From the late 90s to the early 2000s, fast fashion peaked as online shopping became increasingly obtainable, and brands like Zara, H&M, and Topshop surpassed the desire for high-end luxuries. This notion snowballed into the massive consumerism we know today. Because of the quaint nature of small businesses, and their small-scale business model, their contribution to consumerism isn’t as significant. As well as the presumption that they offer the customers an original object and a good conscience that makes them a rejection against trends. 

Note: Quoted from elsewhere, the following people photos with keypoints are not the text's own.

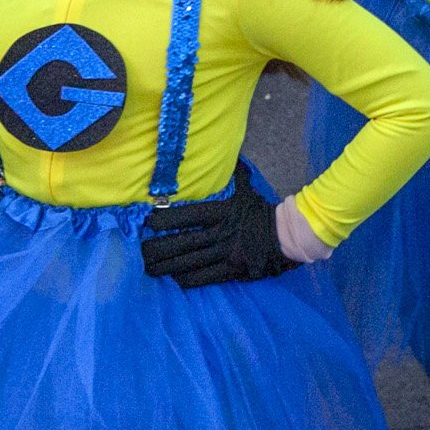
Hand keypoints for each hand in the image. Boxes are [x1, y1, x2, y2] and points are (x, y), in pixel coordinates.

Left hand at [140, 164, 298, 288]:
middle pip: (183, 243)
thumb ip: (232, 175)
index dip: (166, 220)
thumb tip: (223, 150)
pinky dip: (186, 279)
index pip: (189, 216)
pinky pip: (204, 278)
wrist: (288, 236)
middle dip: (158, 249)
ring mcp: (227, 255)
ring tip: (149, 269)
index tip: (149, 223)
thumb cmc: (261, 211)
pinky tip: (173, 278)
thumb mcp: (246, 190)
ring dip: (166, 267)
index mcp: (224, 212)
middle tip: (141, 252)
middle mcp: (223, 234)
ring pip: (189, 263)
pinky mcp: (232, 272)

Creating Originality Through Materialism

Compared to the 90s, today fast fashion has lost its luster of “what a good price!”, and,  thanks to social media, the truth behind the ‘good’ prices has revealed an unethical history. Furthermore, as the ages of social media users decrease significantly faster than previously,  and the primary subject to fast fashion content has become impressionable children. Thus, seeing hundreds of people wear the same things every day, it is only a natural progression that we have come to dislike the trends, and therefore there has been a desire for originality. We sense the need to establish our identity by distinguishing ourselves from others. Once this idea was established, the department from trends to oddities was palpable. An example of this is the pursuit of unique perfumes, and what we call ‘signature scents’. Scents have been known to be a defining aspect of oneself, meaning they should be represented accurately. No more are we buying big designer fragrances, but importing Arabian perfumes, or even the invention of scents that change according to your PH levels, promising the customer a truly unique and personal representation. The search for a unique representation and self-expression can also be seen in the sudden popularity of thrifting.

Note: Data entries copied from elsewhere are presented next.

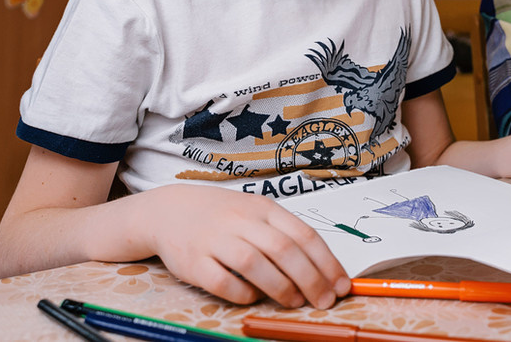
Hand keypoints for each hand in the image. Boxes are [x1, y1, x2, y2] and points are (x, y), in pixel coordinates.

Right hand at [143, 184, 349, 307]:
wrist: (169, 210)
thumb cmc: (222, 215)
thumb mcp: (256, 212)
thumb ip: (284, 234)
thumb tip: (322, 269)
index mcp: (262, 208)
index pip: (303, 234)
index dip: (327, 262)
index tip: (341, 285)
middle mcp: (241, 221)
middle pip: (284, 249)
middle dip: (311, 279)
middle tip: (325, 301)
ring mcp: (216, 240)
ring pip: (255, 264)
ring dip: (281, 287)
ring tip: (295, 302)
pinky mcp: (193, 261)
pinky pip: (222, 282)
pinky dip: (242, 293)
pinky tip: (253, 297)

However, second-hand places have become aware of this, and thus have started to cater to a wider audience, curating the clothes instead of donations. From another perspective, I have noticed the movement of regular clothing stores with disheveled window displays, miss-matched outfits, and a random assortment of jewelry, clothes, and shoes as if it was a hole-in-the-wall gold mine of a depot, but really it is just a regular store with fast fashion at the forefront. This is where small businesses persevere for it is likely that your money is being put to good use, you supporting entrepreneurs and the product is unique and never-before-seen. 

In conclusion, fast fashion briefly satisfied consumers’ desire for an outfit formula, one that required no hardship. However, as this notion became a widespread ideal, we chose ourselves over the simplicity of trends. This fostered attention to small businesses, who sell the idea of uniqueness through their quaint boutiques and authentic history.


Srauturier. 2023. “What Is Fast Fashion and Why Is It so Bad? – Good on You.” Good on You. August 7, 2023.

Peek, Sean. 2023. “Why Small Businesses Need a Social Media Presence.” Business.Com. April 10, 2023.

Hosie, Rachel. 2017. “A Company Has Created Scentless Fragrances That Smell Different on Each Wearer | The Independent.” The Independent, February 3, 2017.